Transit-Oriented Development (“TOD”) is a set of transportation and land-use planning principles and strategies that are sweeping the nation by connecting communities with vibrant, people-centric places in city after city.  The public has embraced the concept, and real estate developers have quickly followed to meet the high demand for quality urban places served by rail systems.  This is not only because TOD can offer a higher quality of life, but because it offers a triple-bottom line solution to economic, social, and environmental sustainability.  Well-designed TOD empowers people with the choice to walk, cycle, or take public transportation to meet their daily needs by providing greater transit accessibility and a mix of uses within the community fabric.  This is an urban development response to the congestion, carbon emissions, and inefficiency of single-use, suburban sprawl.  TOD is at the very heart and soul of sustainability, and brings together compact, walkable communities with high quality rail systems. This creates low carbon lifestyles by enabling people to live, work, and play without depending on a car for mobility.  This type of lifestyle can reduce energy consumption and driving by up to 85%.

Transportation Demand Management or TDM (also called Mobility Management) refers to various strategies that change travel behavior (how, when and where people travel) in order to increase transport system efficiency and achieve specific planning objectives.
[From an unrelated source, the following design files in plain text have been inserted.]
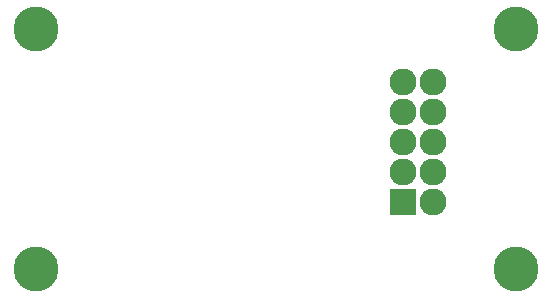
<source format=gbs>
G04 #@! TF.FileFunction,Soldermask,Bot*
%FSLAX46Y46*%
G04 Gerber Fmt 4.6, Leading zero omitted, Abs format (unit mm)*
G04 Created by KiCad (PCBNEW 4.0.4-stable) date 06/20/17 10:55:23*
%MOMM*%
%LPD*%
G01*
G04 APERTURE LIST*
%ADD10C,0.150000*%
%ADD11C,3.810000*%
%ADD12R,2.286000X2.286000*%
%ADD13C,2.286000*%
G04 APERTURE END LIST*
D10*
D11*
X170180000Y-53340000D03*
X129540000Y-53340000D03*
X170180000Y-73660000D03*
X129540000Y-73660000D03*
D12*
X160655000Y-67945000D03*
D13*
X163195000Y-67945000D03*
X160655000Y-65405000D03*
X163195000Y-65405000D03*
X160655000Y-62865000D03*
X163195000Y-62865000D03*
X160655000Y-60325000D03*
X163195000Y-60325000D03*
X160655000Y-57785000D03*
X163195000Y-57785000D03*
M02*

</source>
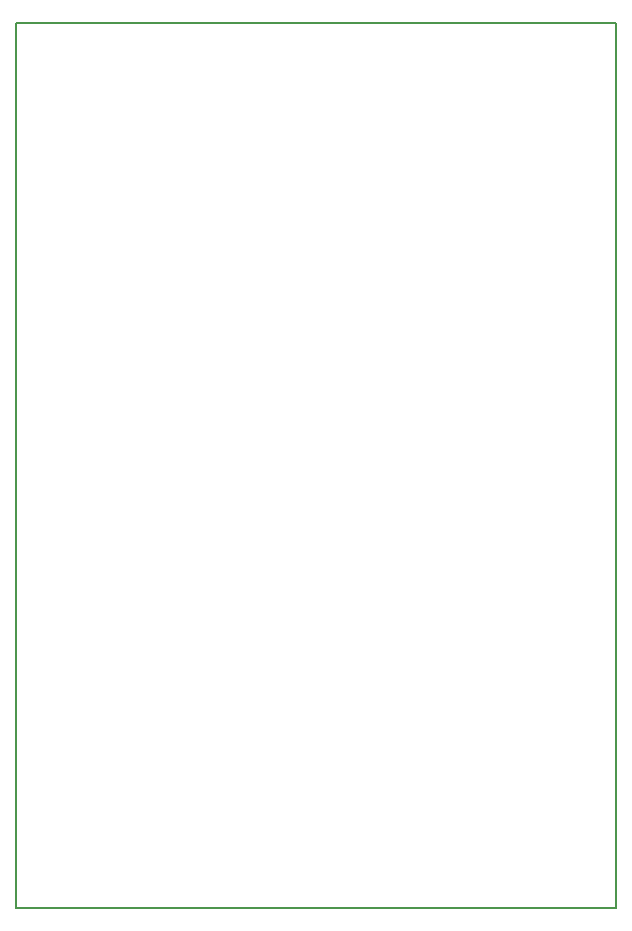
<source format=gbr>
G04 #@! TF.FileFunction,Profile,NP*
%FSLAX46Y46*%
G04 Gerber Fmt 4.6, Leading zero omitted, Abs format (unit mm)*
G04 Created by KiCad (PCBNEW 4.0.2+dfsg1-stable) date Thu 04 Aug 2016 18:31:21 CEST*
%MOMM*%
G01*
G04 APERTURE LIST*
%ADD10C,0.100000*%
%ADD11C,0.150000*%
G04 APERTURE END LIST*
D10*
D11*
X77470000Y-119380000D02*
X77470000Y-114300000D01*
X128270000Y-119380000D02*
X77470000Y-119380000D01*
X128270000Y-114300000D02*
X128270000Y-119380000D01*
X77470000Y-44450000D02*
X77470000Y-114300000D01*
X128270000Y-44450000D02*
X128270000Y-114300000D01*
X128270000Y-44450000D02*
X77470000Y-44450000D01*
M02*

</source>
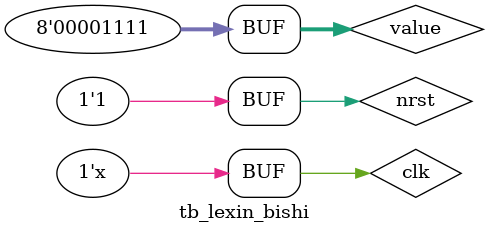
<source format=v>
module	tb_lexin_bishi;
reg	clk,nrst;
reg	[7:0]	value;
wire	[7:0]	check_sum;
initial begin
	clk = 1'b0;
	nrst = 1'b0;
	value = 8'h00;
	#5 nrst =1'b1;
	# 10	value = value +1'b1;
	# 10	value = value +1'b1;
	# 10	value = value +1'b1;
	# 10	value = value +1'b1;
	# 10	value = value +1'b1;
	# 10	value = value +1'b1;
	# 10	value = value +1'b1;
	# 10	value = value +1'b1;
	# 10	value = value +1'b1;
	# 10	value = value +1'b1;
	# 10	value = value +1'b1;
	# 10	value = value +1'b1;
	# 10	value = value +1'b1;
	# 10	value = value +1'b1;
	# 10	value = value +1'b1;
end
always # 5 clk = !clk;
lexin_bishi	u0(
	.clk(clk),
	.nrst(nrst),
	.value(value),
	.check_sum(check_sum)
	);
endmodule
</source>
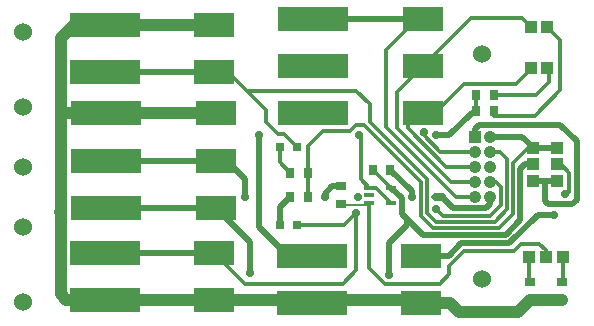
<source format=gtl>
G04 Layer_Physical_Order=1*
G04 Layer_Color=255*
%FSLAX25Y25*%
%MOIN*%
G70*
G01*
G75*
%ADD10R,0.23622X0.07874*%
%ADD11R,0.13780X0.07874*%
%ADD12R,0.03543X0.02756*%
%ADD13R,0.03347X0.01575*%
%ADD14R,0.02756X0.03543*%
%ADD15R,0.03937X0.03937*%
%ADD16R,0.03937X0.03937*%
%ADD17R,0.03150X0.03150*%
%ADD18R,0.03150X0.03543*%
%ADD19C,0.02000*%
%ADD20C,0.01200*%
%ADD21C,0.04000*%
%ADD22C,0.00800*%
%ADD23C,0.02500*%
%ADD24C,0.04134*%
%ADD25R,0.03937X0.03937*%
%ADD26C,0.06000*%
%ADD27C,0.02800*%
D10*
X312252Y372752D02*
D03*
Y388500D02*
D03*
X312252Y404248D02*
D03*
X242752Y326374D02*
D03*
Y310626D02*
D03*
Y402374D02*
D03*
Y386626D02*
D03*
X243252Y341252D02*
D03*
Y357000D02*
D03*
Y372748D02*
D03*
X311752Y309626D02*
D03*
Y325374D02*
D03*
D11*
X348669Y372752D02*
D03*
X348669Y388500D02*
D03*
X348669Y404248D02*
D03*
X279169Y326374D02*
D03*
Y310626D02*
D03*
Y402374D02*
D03*
Y386626D02*
D03*
X279669Y341252D02*
D03*
Y357000D02*
D03*
Y372748D02*
D03*
X348169Y309626D02*
D03*
Y325374D02*
D03*
D12*
X395000Y316453D02*
D03*
Y310547D02*
D03*
X321500Y348453D02*
D03*
Y342547D02*
D03*
X384500Y316453D02*
D03*
Y310547D02*
D03*
D13*
X330760Y348059D02*
D03*
Y345500D02*
D03*
Y342941D02*
D03*
X338240D02*
D03*
Y348059D02*
D03*
D14*
X366547Y379000D02*
D03*
X372453D02*
D03*
X366547Y373500D02*
D03*
X372453D02*
D03*
X310453Y353000D02*
D03*
X304547D02*
D03*
X310453Y345000D02*
D03*
X304547D02*
D03*
D15*
X393500Y355756D02*
D03*
Y350244D02*
D03*
Y361300D02*
D03*
X385500Y355756D02*
D03*
Y350244D02*
D03*
Y361300D02*
D03*
D16*
X390256Y388000D02*
D03*
X384744D02*
D03*
X390256Y401500D02*
D03*
X384744D02*
D03*
X389756Y325000D02*
D03*
X384244D02*
D03*
X395300D02*
D03*
D17*
X301000Y361500D02*
D03*
X306906D02*
D03*
X301000Y335500D02*
D03*
X306906D02*
D03*
D18*
X337756Y354000D02*
D03*
X332244D02*
D03*
D19*
X394500Y369000D02*
X400000Y363500D01*
X367500Y369000D02*
X394500D01*
X366000Y367500D02*
X367500Y369000D01*
X343500Y335500D02*
Y337500D01*
X381200Y354100D02*
X382856Y355756D01*
X385500D01*
X381800Y365000D02*
X385000Y361800D01*
X371000Y365000D02*
X381800D01*
X337500Y329500D02*
X343500Y335500D01*
X337500Y319000D02*
Y329500D01*
X242752Y326374D02*
X279169D01*
X243252Y341252D02*
X279669D01*
X301000Y341453D02*
X304547Y345000D01*
X301000Y335500D02*
Y341453D01*
X243252Y357000D02*
X279669D01*
X242752Y386626D02*
X279169D01*
X318500Y348500D02*
X321500D01*
X316000Y346000D02*
X318500Y348500D01*
X316000Y345000D02*
Y346000D01*
X312252Y404248D02*
X346748D01*
X332244Y353620D02*
Y354000D01*
X385500Y361300D02*
X393500D01*
X366000Y365000D02*
Y367500D01*
X338240Y348059D02*
X341713Y344586D01*
Y339287D02*
Y344586D01*
Y339287D02*
X343500Y337500D01*
X381200Y337200D02*
Y354100D01*
X343500Y337500D02*
X348900Y332100D01*
X389500Y343500D02*
Y350244D01*
X385500D02*
X389500D01*
X393500D01*
X348169Y325374D02*
X357480D01*
X387000Y339000D02*
X392500D01*
X348900Y332100D02*
X360246D01*
X357480Y325374D02*
X361606Y329500D01*
X360246Y332100D02*
X360446Y332300D01*
X376300D01*
X381200Y337200D01*
X361606Y329500D02*
X377500D01*
X387000Y339000D01*
X279669Y357000D02*
X283500D01*
X289500Y351000D01*
Y345000D02*
Y351000D01*
X294000Y335000D02*
Y365500D01*
Y335000D02*
X300813Y328187D01*
X353000Y365500D02*
X357500D01*
X365000Y373000D01*
X366000D01*
X371000Y342500D02*
Y345000D01*
X369731Y341231D02*
X371000Y342500D01*
X355000Y345000D02*
X358769Y341231D01*
X352400Y345000D02*
X353000D01*
X345000D02*
Y346756D01*
X337756Y354000D02*
X345000Y346756D01*
X358769Y341231D02*
X369731D01*
X389500Y343500D02*
X390500Y342500D01*
X398500D01*
X400000Y344000D01*
Y363500D01*
X291000Y319500D02*
Y329921D01*
X279669Y341252D02*
X291000Y329921D01*
D20*
X387600Y329400D02*
X389756Y327244D01*
X383800Y361300D02*
X385500D01*
X385000Y361800D02*
X385500Y361300D01*
X330760Y321240D02*
X336000Y316000D01*
X389756Y325000D02*
Y327244D01*
X310399Y352899D02*
X310476Y352976D01*
X310453Y353000D02*
Y361953D01*
X327500Y365500D02*
X328000Y365000D01*
Y350819D02*
Y365000D01*
Y350819D02*
X330760Y348059D01*
X303626Y325374D02*
X311752D01*
X306906Y335500D02*
X322500D01*
X290187Y380313D02*
X296500Y374000D01*
X283874Y386626D02*
X290187Y380313D01*
X321500Y342547D02*
X321894Y342941D01*
X371000Y350000D02*
X373000D01*
X348669Y372752D02*
X352752D01*
X348669Y388500D02*
X364669Y404500D01*
X381744D02*
X384744Y401500D01*
X364669Y404500D02*
X381744D01*
X336500Y394000D02*
X346748Y404248D01*
X371000Y360000D02*
X374500D01*
X346748Y404248D02*
X348669D01*
X395300Y316753D02*
Y325000D01*
X384244Y316709D02*
Y325000D01*
X301000Y356547D02*
X304547Y353000D01*
X301000Y356547D02*
Y361500D01*
X304047Y345500D02*
X304547Y346000D01*
X310399Y351470D02*
Y352899D01*
X390256Y401500D02*
X394500Y397256D01*
X386000Y372000D02*
X394500Y380500D01*
Y397256D01*
X372453Y372000D02*
X386000D01*
X386500Y379000D02*
X390756Y383256D01*
Y388000D01*
X372453Y379000D02*
X386500D01*
X296500Y370000D02*
X300500Y366000D01*
X302406D02*
X306906Y361500D01*
X300500Y366000D02*
X302406D01*
X296500Y370000D02*
Y374000D01*
X279169Y386626D02*
X283874D01*
X310399Y351470D02*
X310453Y351416D01*
Y346000D02*
Y351416D01*
X372453Y372000D02*
X372453Y372000D01*
X372453Y379000D02*
X372453Y379000D01*
X379744Y382500D02*
X385244Y388000D01*
X310453Y361953D02*
X315500Y367000D01*
X324453D01*
X326453Y369000D01*
X340169Y380000D02*
X348669Y388500D01*
X340169Y368730D02*
X340200Y368760D01*
X330760Y348059D02*
X333122D01*
X373000Y350000D02*
X374800Y348200D01*
X336000Y316000D02*
X354328D01*
X326453Y369000D02*
X329000D01*
X340200Y368760D02*
Y372240D01*
X340169Y372270D02*
X340200Y372240D01*
X340169Y372270D02*
Y380000D01*
X333122Y348059D02*
X338240Y342941D01*
X330760Y342400D02*
Y342941D01*
X322500Y335500D02*
X326500Y339500D01*
Y320500D02*
Y339500D01*
X330760Y321240D02*
Y342400D01*
X321894Y342941D02*
X322435Y342400D01*
X331000Y370000D02*
Y375813D01*
X326500Y380313D02*
X331000Y375813D01*
X290187Y380313D02*
X326500D01*
X336500Y368172D02*
Y394000D01*
X359672Y345000D02*
X366000D01*
X336500Y368172D02*
X359672Y345000D01*
X340169Y367831D02*
Y368730D01*
Y367831D02*
X358000Y350000D01*
X366000D01*
X332244Y354000D02*
X338185Y348059D01*
X338240D01*
X354328Y316000D02*
X357500Y319172D01*
X393500Y360800D02*
X394000D01*
X352752Y372752D02*
X362500Y382500D01*
X379744D01*
X329000Y369000D02*
X348000Y350000D01*
X331000Y370000D02*
X350000Y351000D01*
X348000Y338500D02*
Y350000D01*
X350000Y339672D02*
Y351000D01*
X374800Y342300D02*
Y348200D01*
X348000Y338500D02*
X352000Y334500D01*
X350000Y339672D02*
X353172Y336500D01*
X343709Y367791D02*
X356500Y355000D01*
X366000D01*
X343709Y367791D02*
Y369709D01*
X346752Y372752D01*
X348669D01*
X354500Y360000D02*
X366000D01*
X349000Y365500D02*
X354500Y360000D01*
X348500Y366000D02*
X349000Y366500D01*
Y365500D02*
Y366500D01*
X366000Y373000D02*
X366547D01*
X393500Y355756D02*
X394744D01*
X381400Y329400D02*
X387600D01*
X357500Y319172D02*
Y322000D01*
X352000Y334500D02*
X359252D01*
X353172Y336500D02*
X358424D01*
X359252Y334500D02*
X359452Y334700D01*
X358424Y336500D02*
X358624Y336700D01*
X371200Y338700D02*
X374800Y342300D01*
X358624Y336700D02*
X372700D01*
X376800Y340800D01*
X359452Y334700D02*
X374200D01*
X378800Y339300D01*
X357500Y322000D02*
X362500Y327000D01*
X379000D01*
X381400Y329400D01*
X300813Y328187D02*
X303626Y325374D01*
X366547Y373000D02*
Y379000D01*
X353000Y341000D02*
X355300Y338700D01*
X371200D01*
X396500Y345500D02*
X397500Y346500D01*
Y353000D01*
X394744Y355756D02*
X397500Y353000D01*
X374500Y360000D02*
X376800Y357700D01*
Y340800D02*
Y357700D01*
X378800Y339300D02*
Y356300D01*
X383800Y361300D01*
X322000Y316000D02*
X326500Y320500D01*
X279169Y326374D02*
X289543Y316000D01*
X322000D01*
D21*
X347169Y310626D02*
X348169Y309626D01*
X242752Y402374D02*
X279169D01*
X229874Y310626D02*
X242752D01*
X279169D01*
X243252Y372748D02*
X279669D01*
X279169Y310626D02*
X347169D01*
X384500Y310547D02*
X395000D01*
X348169Y309626D02*
X357674D01*
X228000Y312500D02*
X229874Y310626D01*
X228000Y312500D02*
Y349752D01*
X228050Y349802D01*
Y360198D01*
X228000Y360248D02*
X228050Y360198D01*
X232374Y402374D02*
X242752D01*
X228000Y398000D02*
X232374Y402374D01*
X228000Y372748D02*
Y398000D01*
Y360248D02*
Y372748D01*
X243252D01*
X357674Y309626D02*
X360800Y306500D01*
X380453D01*
X384500Y310547D01*
D22*
X322435Y342400D02*
X330760D01*
D23*
X353000Y345000D02*
X355000D01*
D24*
X371000D02*
D03*
X366000D02*
D03*
X371000Y350000D02*
D03*
X366000D02*
D03*
X371000Y355000D02*
D03*
X366000D02*
D03*
X371000Y360000D02*
D03*
X366000D02*
D03*
X371000Y365000D02*
D03*
D25*
X366000D02*
D03*
D26*
X215500Y310000D02*
D03*
Y375000D02*
D03*
Y335000D02*
D03*
Y400000D02*
D03*
X368500Y317500D02*
D03*
Y392500D02*
D03*
X215500Y355000D02*
D03*
D27*
X227050Y340000D02*
D03*
X337500Y319000D02*
D03*
X327500Y365500D02*
D03*
X294000D02*
D03*
X327000Y345000D02*
D03*
X316000D02*
D03*
X326500Y339500D02*
D03*
X345000Y345000D02*
D03*
X353000Y341000D02*
D03*
Y345000D02*
D03*
X349000Y366500D02*
D03*
X353000Y365500D02*
D03*
X392500Y339000D02*
D03*
X289500Y345000D02*
D03*
X396000Y346000D02*
D03*
X291000Y319500D02*
D03*
M02*

</source>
TDM is increasingly used to address a variety of problems.  A typical person makes more than a dozen trips away from home each week – to work, shopping, errands, social and recreation activities. Many of these trips are flexible in terms of their timing, mode and destination. For example, many commuters can vary when and how they travel to work or school, at least some days. Similarly, errands can be organized in various ways, such as walking or bicycling to neighborhood shops, driving to a downtown or mall, or making several automobile trips to various destinations dispersed along major highways. Recreational activities can also have various travel options, ranging from a neighborhood stroll, driving across town to exercise at a gym, or cycling for errands and commuting. Many factors affect people’s transport decisions including the relative convenience and safety of travel modes (such as whether streets have sidewalks and bikepaths, and the quality of transit services available), prices (transit fares and the price of parking at destinations); and land use factors (such as whether or not schools, parks and shops are located close to residential neighborhoods). Even freight transport often has flexibility in how goods are shipped and deliveries organized.  TDM strategies influence these factors to encourage more efficient travel patterns, such as shifts from peak to off-peak periods, from automobile to alternative modes, and from dispersed to closer destinations. There are numerous TDM strategies using various approaches to influence travel decisions. Some improve the transport options available; some provide incentives to change travel mode, time or destination; others improve land use accessibility; some involve transport policy reforms and new program that provide a foundation for TDM.

Triple-Bottom Line is, "An addition of social and environmental values to the traditional economic measures of a corporation or organization’s success. Triple Bottom Line accounting attempts to describe the social and environmental impact of an organization’s activities, in a measurable way, to its economic performance in order to show improvement or to make evaluation more in-depth. There are currently few standards for measuring these other impacts, however."